所以每当她想要回想遇害时的那段经历,都会头痛欲裂,然后失控至癫狂状态,如同入魔一般。
他原以为一切都是因为当年的那种非人折磨,是当年那种求生不得求死不能的苦痛,如今看来,竟然不是么?
“。。。。。。是。”鸾歌点了点头。
说着,她将齐茗湘告知自己的事情一一道来。
“湘儿告诉我那人所为时,虽然心中也是痛恨非常,但却可以自控,”说着,伸出自己的手来,看到手心的伤口已经包扎好,微微有些错愕,转瞬便了然于胸,只顿了顿,继续道:
“然而,当她问起我为何会怀疑小义的时候,我想到那女子动手之时,曾在她身旁看到小义的脸,才无法自控的。”
“再联系之前几次,好像都是每每到了这里,就再也回忆不下去,所以……这下你明白了吧?”鸾歌转过脸,看着舒阳。
“这么说来,我算是明白了。
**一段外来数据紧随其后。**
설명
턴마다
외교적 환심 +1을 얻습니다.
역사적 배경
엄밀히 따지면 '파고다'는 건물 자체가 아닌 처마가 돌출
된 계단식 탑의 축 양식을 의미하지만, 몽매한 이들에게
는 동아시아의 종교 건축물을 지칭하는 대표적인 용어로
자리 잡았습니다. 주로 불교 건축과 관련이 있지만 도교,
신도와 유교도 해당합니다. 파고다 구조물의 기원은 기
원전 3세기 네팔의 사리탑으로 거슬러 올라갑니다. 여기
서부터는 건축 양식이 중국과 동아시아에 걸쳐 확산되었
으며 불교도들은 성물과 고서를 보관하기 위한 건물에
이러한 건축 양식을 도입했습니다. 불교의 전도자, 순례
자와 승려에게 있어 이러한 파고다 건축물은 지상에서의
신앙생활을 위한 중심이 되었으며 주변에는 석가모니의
你和明王自小便失去母亲,在皇宫这个金笼子里相依为命,他是你最看重、也最信任的人,你潜意识里不愿面对他会背叛你这一可能,但如若齐茗湘已被排除,那么其他人的嫌疑也就多了几分,包括明王在内。所以这次你才发作的更厉害。”舒阳叹了口气,顺着她的话道。
鸾歌点点头。却见舒阳枕着胳膊,往身后的软榻上一靠,幽幽道:“哎,我要是有这么个疼我爱我的姐姐就是死也值了。这臭小子还倒真是个有福的。”
不过一想到鸾歌的魔爪,又坏心眼的想到,就算有一天冰释前嫌了,摊上这么个粗暴的姐姐,只怕这日后的日子也不好过。
见她沉默不言并不答话,舒阳摸摸鼻子,道:“当务之急,我觉得还是得先排除明王的嫌疑为好。既然终究有一天要面对,不若尽早弄清楚,不然照你这般隔三差五发作一次,就算我吃得消,这好不容易找到的身子可吃不消。”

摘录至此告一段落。